Entries taken from a collection:

+++++

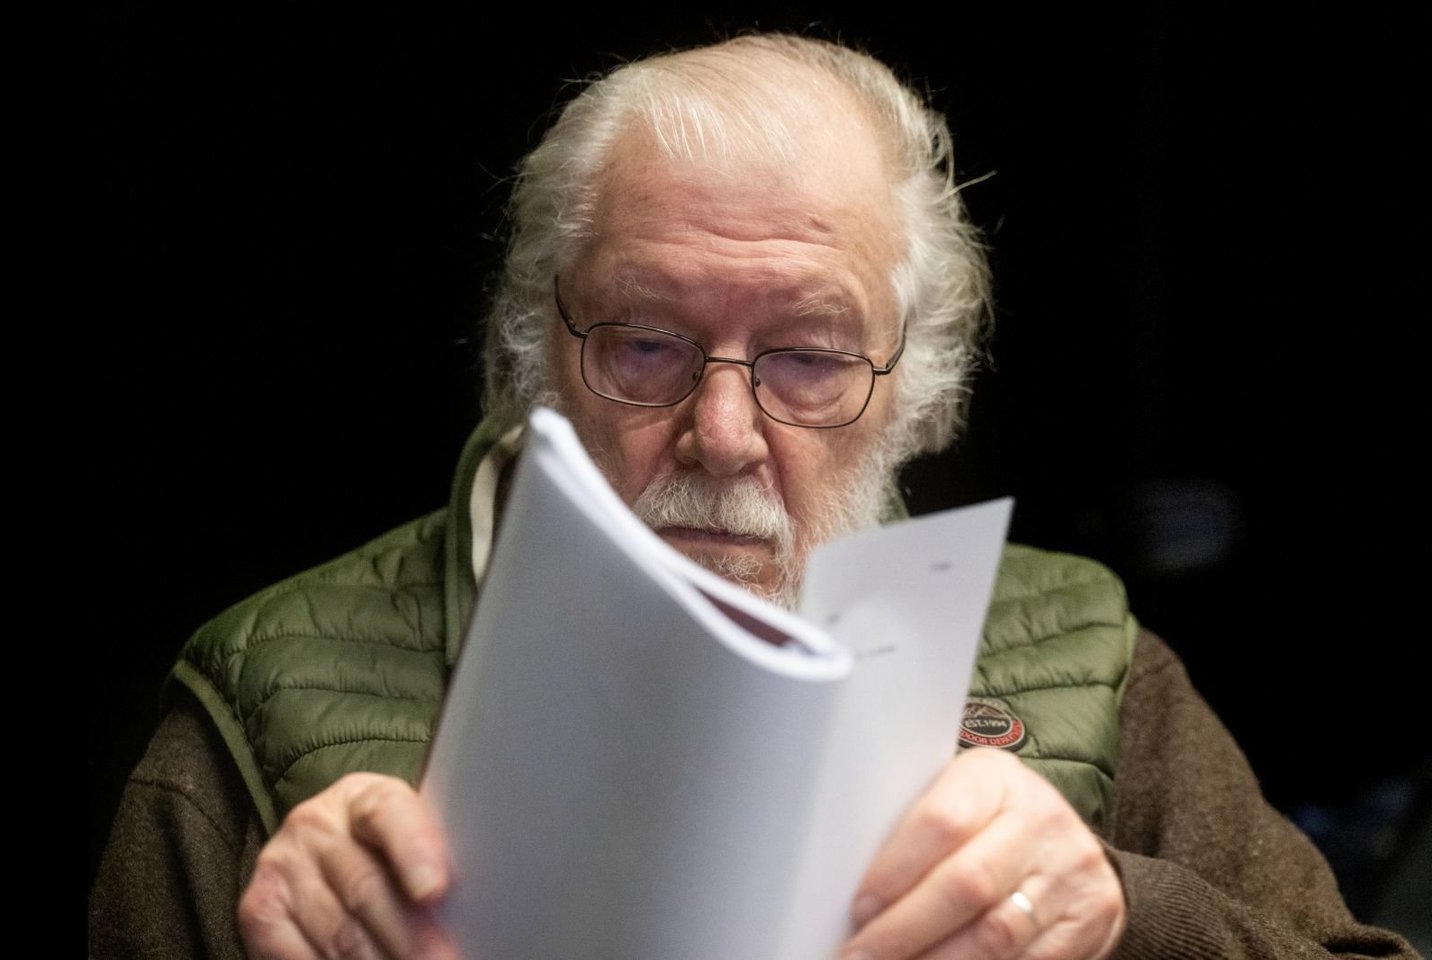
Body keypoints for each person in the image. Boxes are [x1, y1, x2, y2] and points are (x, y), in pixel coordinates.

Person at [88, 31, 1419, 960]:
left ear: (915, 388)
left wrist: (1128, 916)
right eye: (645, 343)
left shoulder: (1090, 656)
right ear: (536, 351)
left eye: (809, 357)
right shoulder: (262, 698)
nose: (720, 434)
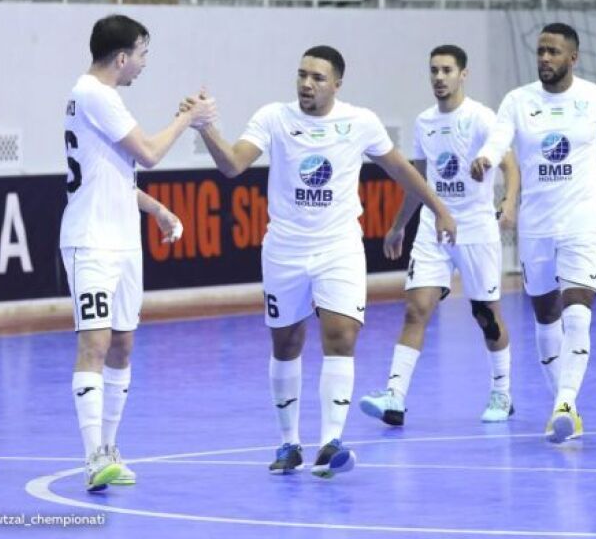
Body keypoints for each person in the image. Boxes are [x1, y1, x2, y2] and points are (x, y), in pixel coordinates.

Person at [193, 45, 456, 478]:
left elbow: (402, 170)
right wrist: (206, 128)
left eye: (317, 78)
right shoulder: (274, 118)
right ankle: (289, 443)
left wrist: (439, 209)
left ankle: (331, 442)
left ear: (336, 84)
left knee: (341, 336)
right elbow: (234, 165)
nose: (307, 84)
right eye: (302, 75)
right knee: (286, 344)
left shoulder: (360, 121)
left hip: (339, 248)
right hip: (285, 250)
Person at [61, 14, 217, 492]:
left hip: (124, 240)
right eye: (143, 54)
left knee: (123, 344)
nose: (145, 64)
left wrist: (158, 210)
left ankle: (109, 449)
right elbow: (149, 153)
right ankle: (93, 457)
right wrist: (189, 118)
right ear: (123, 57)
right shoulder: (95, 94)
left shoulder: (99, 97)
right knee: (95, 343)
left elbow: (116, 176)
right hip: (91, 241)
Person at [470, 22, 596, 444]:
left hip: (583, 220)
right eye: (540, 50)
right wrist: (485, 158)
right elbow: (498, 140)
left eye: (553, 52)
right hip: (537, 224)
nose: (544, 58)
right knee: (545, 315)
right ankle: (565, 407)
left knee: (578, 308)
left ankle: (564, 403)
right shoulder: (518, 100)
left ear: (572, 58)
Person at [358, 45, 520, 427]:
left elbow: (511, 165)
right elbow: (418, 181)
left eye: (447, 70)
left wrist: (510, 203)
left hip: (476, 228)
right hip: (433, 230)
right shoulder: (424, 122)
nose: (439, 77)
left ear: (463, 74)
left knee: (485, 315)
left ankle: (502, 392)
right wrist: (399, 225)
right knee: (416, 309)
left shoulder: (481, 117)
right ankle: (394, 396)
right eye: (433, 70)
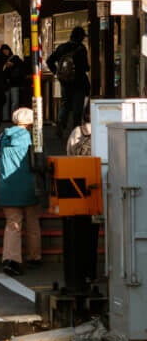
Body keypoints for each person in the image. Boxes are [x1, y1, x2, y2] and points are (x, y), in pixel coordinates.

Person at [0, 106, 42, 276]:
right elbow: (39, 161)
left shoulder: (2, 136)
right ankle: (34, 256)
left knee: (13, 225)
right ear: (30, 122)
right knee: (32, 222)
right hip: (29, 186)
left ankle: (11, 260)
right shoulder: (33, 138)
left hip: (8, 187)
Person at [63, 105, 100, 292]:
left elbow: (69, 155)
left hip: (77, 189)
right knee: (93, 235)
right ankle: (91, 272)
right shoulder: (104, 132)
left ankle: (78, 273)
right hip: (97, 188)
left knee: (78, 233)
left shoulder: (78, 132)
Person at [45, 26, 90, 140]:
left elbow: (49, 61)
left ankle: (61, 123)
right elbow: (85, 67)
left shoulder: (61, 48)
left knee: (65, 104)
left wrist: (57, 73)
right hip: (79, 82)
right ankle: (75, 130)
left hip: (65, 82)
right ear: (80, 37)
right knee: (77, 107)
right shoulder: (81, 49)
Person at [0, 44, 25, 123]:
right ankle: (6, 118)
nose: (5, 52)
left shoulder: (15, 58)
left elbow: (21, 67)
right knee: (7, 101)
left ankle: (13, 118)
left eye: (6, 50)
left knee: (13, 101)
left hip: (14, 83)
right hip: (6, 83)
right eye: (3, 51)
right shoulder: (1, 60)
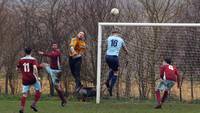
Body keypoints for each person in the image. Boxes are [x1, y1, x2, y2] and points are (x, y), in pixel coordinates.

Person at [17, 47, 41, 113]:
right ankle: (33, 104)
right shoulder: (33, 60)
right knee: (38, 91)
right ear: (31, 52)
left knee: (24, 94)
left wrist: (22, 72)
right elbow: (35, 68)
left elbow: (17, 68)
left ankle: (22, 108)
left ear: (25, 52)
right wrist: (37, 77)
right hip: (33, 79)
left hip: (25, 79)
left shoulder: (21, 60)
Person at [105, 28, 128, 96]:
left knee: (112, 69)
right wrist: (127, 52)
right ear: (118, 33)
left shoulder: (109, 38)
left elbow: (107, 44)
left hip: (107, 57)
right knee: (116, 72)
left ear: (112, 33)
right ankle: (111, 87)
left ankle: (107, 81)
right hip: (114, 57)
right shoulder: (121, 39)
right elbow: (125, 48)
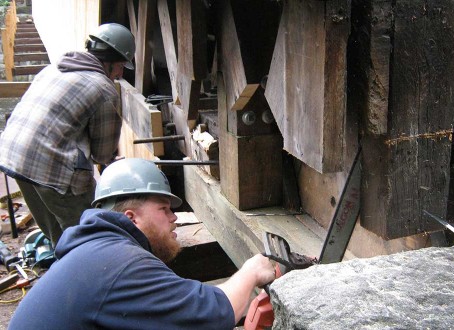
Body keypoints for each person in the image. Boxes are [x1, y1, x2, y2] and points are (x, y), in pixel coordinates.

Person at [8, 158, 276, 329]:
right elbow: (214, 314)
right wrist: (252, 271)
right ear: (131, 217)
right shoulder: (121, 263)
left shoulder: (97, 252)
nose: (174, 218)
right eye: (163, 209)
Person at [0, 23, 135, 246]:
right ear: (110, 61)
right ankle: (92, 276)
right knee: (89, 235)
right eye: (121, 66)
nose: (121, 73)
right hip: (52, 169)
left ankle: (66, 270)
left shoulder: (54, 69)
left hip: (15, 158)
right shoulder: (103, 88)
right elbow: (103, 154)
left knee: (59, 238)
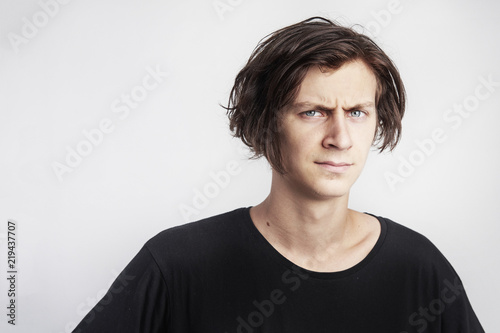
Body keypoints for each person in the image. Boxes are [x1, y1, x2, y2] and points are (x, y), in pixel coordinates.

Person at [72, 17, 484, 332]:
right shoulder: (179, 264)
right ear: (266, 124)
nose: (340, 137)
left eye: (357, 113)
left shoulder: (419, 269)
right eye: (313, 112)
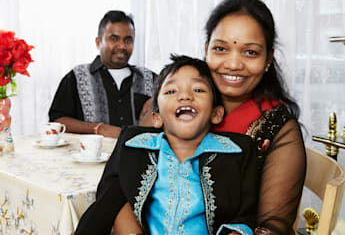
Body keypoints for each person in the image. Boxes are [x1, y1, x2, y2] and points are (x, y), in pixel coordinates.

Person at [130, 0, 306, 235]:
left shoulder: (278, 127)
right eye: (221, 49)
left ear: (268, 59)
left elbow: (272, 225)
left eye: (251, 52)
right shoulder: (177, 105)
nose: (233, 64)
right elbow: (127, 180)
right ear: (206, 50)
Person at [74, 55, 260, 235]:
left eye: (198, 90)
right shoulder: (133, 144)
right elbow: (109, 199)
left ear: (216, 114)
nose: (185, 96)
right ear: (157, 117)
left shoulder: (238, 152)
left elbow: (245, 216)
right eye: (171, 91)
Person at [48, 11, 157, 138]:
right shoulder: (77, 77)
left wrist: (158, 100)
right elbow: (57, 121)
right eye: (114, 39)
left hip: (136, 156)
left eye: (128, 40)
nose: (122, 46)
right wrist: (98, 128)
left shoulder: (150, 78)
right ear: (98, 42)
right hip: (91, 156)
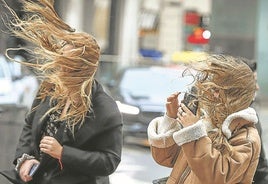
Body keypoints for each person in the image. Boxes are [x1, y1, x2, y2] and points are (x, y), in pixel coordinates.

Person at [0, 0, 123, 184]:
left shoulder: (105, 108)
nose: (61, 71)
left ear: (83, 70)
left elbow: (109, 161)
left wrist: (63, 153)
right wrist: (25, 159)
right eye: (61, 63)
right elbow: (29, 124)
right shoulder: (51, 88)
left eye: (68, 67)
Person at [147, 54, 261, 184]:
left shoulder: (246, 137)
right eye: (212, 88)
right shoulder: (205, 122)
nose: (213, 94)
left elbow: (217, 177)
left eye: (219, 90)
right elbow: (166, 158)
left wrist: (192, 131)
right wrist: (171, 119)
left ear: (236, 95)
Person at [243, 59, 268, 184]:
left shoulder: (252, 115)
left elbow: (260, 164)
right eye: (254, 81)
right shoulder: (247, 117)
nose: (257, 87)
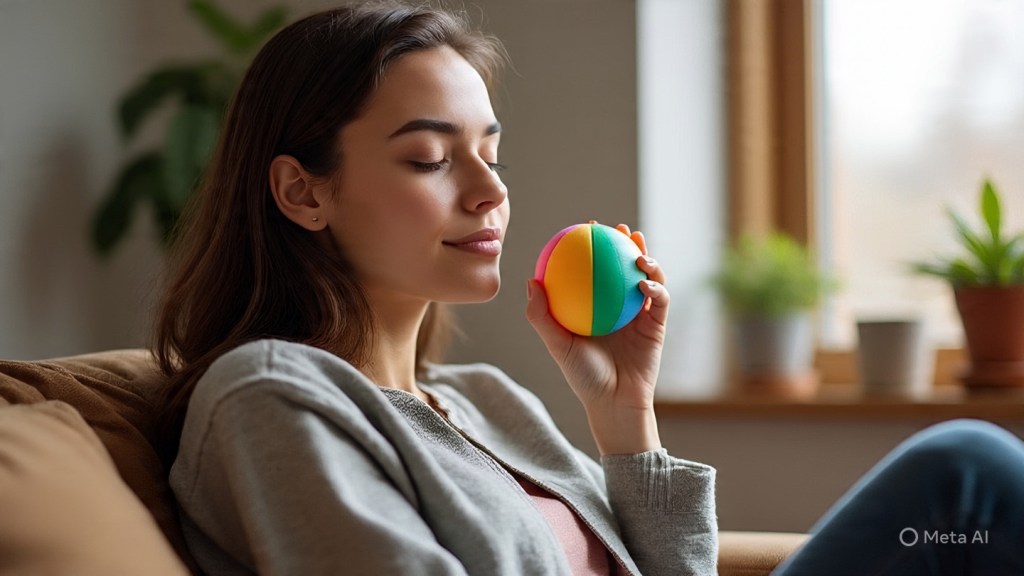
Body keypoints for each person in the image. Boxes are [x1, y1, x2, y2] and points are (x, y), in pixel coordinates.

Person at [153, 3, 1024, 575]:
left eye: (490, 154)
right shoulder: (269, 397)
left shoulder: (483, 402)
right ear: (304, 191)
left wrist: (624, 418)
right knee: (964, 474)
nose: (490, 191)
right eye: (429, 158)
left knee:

+++++

Work instructions | Restate all entries exactly; pictures stay out.

Solution to the exercise |
Body keypoints for each person in the image. Boxes are [x1, y1, x2, y2] and points are (x, y), in pixel coordinates.

Person at [88, 31, 1419, 960]:
left ear: (915, 388)
left wrist: (1128, 916)
right eye: (645, 343)
left shoulder: (1090, 656)
right ear: (536, 351)
left eye: (809, 357)
right shoulder: (262, 698)
nose: (720, 434)
Body keypoints for each person in the image. Boxes are [x1, y1, x2, y2] and points are (x, y), in pixel coordinates.

Person at [193, 45, 456, 478]:
left elbow: (402, 170)
right wrist: (206, 128)
left eye: (317, 78)
right shoulder: (274, 118)
right ankle: (289, 443)
left wrist: (439, 209)
left ankle: (331, 442)
left ear: (336, 84)
left knee: (341, 336)
right elbow: (234, 165)
nose: (307, 84)
right eye: (302, 75)
right knee: (286, 344)
left shoulder: (360, 121)
left hip: (339, 248)
right hip: (285, 250)
Person at [61, 14, 217, 492]:
left hip: (124, 240)
right eye: (143, 54)
left knee: (123, 344)
nose: (145, 64)
left wrist: (158, 210)
left ankle: (109, 449)
right elbow: (149, 153)
right ankle: (93, 457)
right wrist: (189, 118)
right ear: (123, 57)
right shoulder: (95, 94)
left shoulder: (99, 97)
right knee: (95, 343)
left elbow: (116, 176)
right hip: (91, 241)
Person at [470, 22, 596, 444]:
left hip: (583, 220)
right eye: (540, 50)
right wrist: (485, 158)
right elbow: (498, 140)
left eye: (553, 52)
right hip: (537, 224)
nose: (544, 58)
right knee: (545, 315)
right ankle: (565, 407)
left knee: (578, 308)
left ankle: (564, 403)
right shoulder: (518, 100)
left ear: (572, 58)
Person at [358, 45, 520, 427]:
left elbow: (511, 165)
right elbow: (418, 181)
left eye: (447, 70)
left wrist: (510, 203)
left hip: (476, 228)
right hip: (433, 230)
right shoulder: (424, 122)
nose: (439, 77)
left ear: (463, 74)
left knee: (485, 315)
left ankle: (502, 392)
right wrist: (399, 225)
right knee: (416, 309)
left shoulder: (481, 117)
right ankle: (394, 396)
right eye: (433, 70)
Body keypoints for each person in the image. Boxes are [x1, y1, x2, y2] and points are (x, y), in pixel coordinates.

Person at [0, 106, 42, 276]:
right elbow: (39, 161)
left shoulder: (2, 136)
right ankle: (34, 256)
left knee: (13, 225)
right ear: (30, 122)
right knee: (32, 222)
right hip: (29, 186)
left ankle: (11, 260)
right shoulder: (33, 138)
left hip: (8, 187)
Person at [63, 105, 100, 292]:
left elbow: (69, 155)
left hip: (77, 189)
right knee: (93, 235)
right ankle: (91, 272)
right shoulder: (104, 132)
left ankle: (78, 273)
right hip: (97, 188)
left knee: (78, 233)
left shoulder: (78, 132)
Person at [45, 26, 90, 140]:
left elbow: (49, 61)
left ankle: (61, 123)
right elbow: (85, 67)
left shoulder: (61, 48)
left knee: (65, 104)
left wrist: (57, 73)
right hip: (79, 82)
right ankle: (75, 130)
left hip: (65, 82)
right ear: (80, 37)
right knee: (77, 107)
right shoulder: (81, 49)
Person at [0, 44, 25, 123]:
right ankle: (6, 118)
nose: (5, 52)
left shoulder: (15, 58)
left elbow: (21, 67)
right knee: (7, 101)
left ankle: (13, 118)
left eye: (6, 50)
left knee: (13, 101)
left hip: (14, 83)
right hip: (6, 83)
right eye: (3, 51)
right shoulder: (1, 60)
Body keypoints for each person in the image. Boxes are [x1, y1, x2, y2] and points are (x, y), in pixel coordinates.

Person at [17, 47, 41, 113]:
right ankle: (33, 104)
right shoulder: (33, 60)
right knee: (38, 91)
right ear: (31, 52)
left knee: (24, 94)
left wrist: (22, 72)
right elbow: (35, 68)
left elbow: (17, 68)
left ankle: (22, 108)
left ear: (25, 52)
right wrist: (37, 77)
right hip: (33, 79)
left hip: (25, 79)
left shoulder: (21, 60)
Person at [105, 28, 128, 96]:
left knee: (112, 69)
right wrist: (127, 52)
right ear: (118, 33)
left shoulder: (109, 38)
left elbow: (107, 44)
left hip: (107, 57)
right knee: (116, 72)
left ear: (112, 33)
right ankle: (111, 87)
left ankle: (107, 81)
right hip: (114, 57)
right shoulder: (121, 39)
right elbow: (125, 48)
Body keypoints for each person in the image. Boxes are [x1, y1, x2, y2] and points are (x, y), in pixel coordinates.

Person at [8, 158, 276, 329]:
right elbow: (214, 314)
right wrist: (252, 271)
right ear: (131, 217)
right shoulder: (121, 263)
left shoulder: (97, 252)
nose: (174, 218)
right eye: (163, 209)
Person at [0, 23, 135, 246]:
right ear: (110, 61)
right ankle: (92, 276)
right knee: (89, 235)
right eye: (121, 66)
nose: (121, 73)
right hip: (52, 169)
left ankle: (66, 270)
left shoulder: (54, 69)
left hip: (15, 158)
right shoulder: (103, 88)
right elbow: (103, 154)
left knee: (59, 238)
Body keypoints for each person in the image. Boxes are [x1, y1, x2, y2] and points are (x, y), in pixel coordinates.

Person at [72, 17, 484, 332]:
right shoulder: (179, 264)
right ear: (266, 124)
nose: (340, 137)
left eye: (357, 113)
left shoulder: (419, 269)
right eye: (313, 112)
Body keypoints for each person in the image. Boxes are [x1, y1, x2, y2] and points are (x, y), in pixel coordinates.

Person at [130, 0, 306, 235]:
left shoulder: (278, 127)
right eye: (221, 49)
left ear: (268, 59)
left elbow: (272, 225)
left eye: (251, 52)
right shoulder: (177, 105)
nose: (233, 64)
right elbow: (127, 180)
right ear: (206, 50)
Person at [74, 55, 260, 235]:
left eye: (198, 90)
right shoulder: (133, 144)
right elbow: (109, 199)
left ear: (216, 114)
nose: (185, 96)
right ear: (157, 117)
left shoulder: (238, 152)
left elbow: (245, 216)
right eye: (171, 91)
Person at [48, 11, 157, 138]:
right shoulder: (77, 77)
left wrist: (158, 100)
right elbow: (57, 121)
right eye: (114, 39)
left hip: (136, 156)
left eye: (128, 40)
nose: (122, 46)
right wrist: (98, 128)
left shoulder: (150, 78)
right ear: (98, 42)
right hip: (91, 156)
Body keypoints for each person in the image. Boxes are [x1, y1, x2, y2] and points are (x, y), in pixel coordinates.

Person at [0, 0, 123, 184]:
left shoulder: (105, 108)
nose: (61, 71)
left ear: (83, 70)
left elbow: (109, 161)
left wrist: (63, 153)
right wrist: (25, 159)
right eye: (61, 63)
right elbow: (29, 124)
right shoulder: (51, 88)
left eye: (68, 67)
Person at [147, 54, 261, 184]:
left shoulder: (246, 137)
right eye: (212, 88)
right shoulder: (205, 122)
nose: (213, 94)
left elbow: (217, 177)
left eye: (219, 90)
right elbow: (166, 158)
left wrist: (192, 131)
right wrist: (171, 119)
left ear: (236, 95)
Person at [243, 59, 268, 184]:
left shoulder: (252, 115)
left elbow: (260, 164)
right eye: (254, 81)
right shoulder: (247, 117)
nose: (257, 87)
Body keypoints for each person in the image. Boxes are [x1, y1, x2, y2] and points are (x, y), in pixel coordinates.

Person at [153, 3, 1024, 575]:
left eye: (490, 154)
right shoulder: (269, 397)
left shoulder: (483, 402)
right ear: (304, 191)
left wrist: (624, 418)
right knee: (964, 474)
nose: (490, 191)
right eye: (429, 158)
left knee:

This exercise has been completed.